NetBSD Status Report January - March 2005
jschauma writes "The NetBSD Foundation published its first quarterly
status report in 2005, covering the months January through March of 2005.
Among many other things, this status report covers the addition of TCP/SACK
and PAM support, the opening of the Foundations Online Store, the new stable
pkgsrc branch and various port-specific items."
PAM has been available on Linux for ages. And it doesn't look as a very complicated thing either.
Just curious, have there been problems with the adoption of PAM, or it just wasn't a priority?
Regarding Xen support, is it robust enough to "jail" applications like web servers or ftp servers? Or, at least, can it be used to provide multiple personal "servers" as we have seen with VMware? -LLM
Annoy a Conservative...
...what are the differences between the various BSDs, out of curiosity?

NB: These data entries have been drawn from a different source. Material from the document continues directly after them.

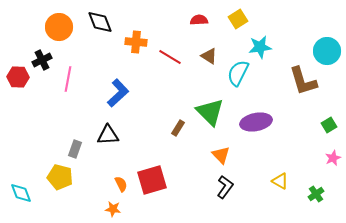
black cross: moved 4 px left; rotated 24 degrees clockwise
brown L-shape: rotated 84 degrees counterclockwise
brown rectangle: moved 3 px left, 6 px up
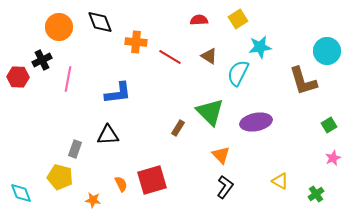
blue L-shape: rotated 36 degrees clockwise
orange star: moved 20 px left, 9 px up
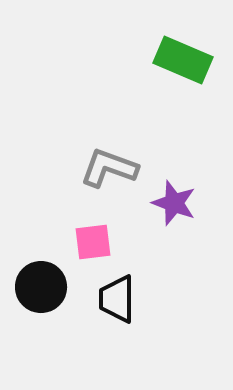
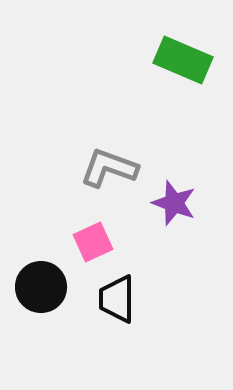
pink square: rotated 18 degrees counterclockwise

TCP SACK was introduced in 1996. Linux introduced it some time between 2.0 and 2.2 (that is, around 1999-2000). It's quite useful if you have a high-bandwidth link with some packet loss, since you can now retransmit only those packets that actually did get lost.
:)
Good to see that the we-are-the-defacto-internet-standard-tcpip-stack people are finally catching up. NetBSD does get some very impressive single-CPU TCP/IP benchmarks though. Oh. They forgot fine-grained locking in their network stack. I suppose performance with those quad Opterons sucks. Too bad. Well. they do have the long distance record tho, guess how many cpus those boxes had.
And yes. PAM is a pile of dung, even on non-BSD systems. But it does let you easily authenticate off just about anything adding just a few lines to your config files. That means RADIUS logins for local users or those that are just accessing some random web page served by Apache that you want to add some access control to. Or LDAP or Kerberos or NIS or NIS+ or a customized SQL database.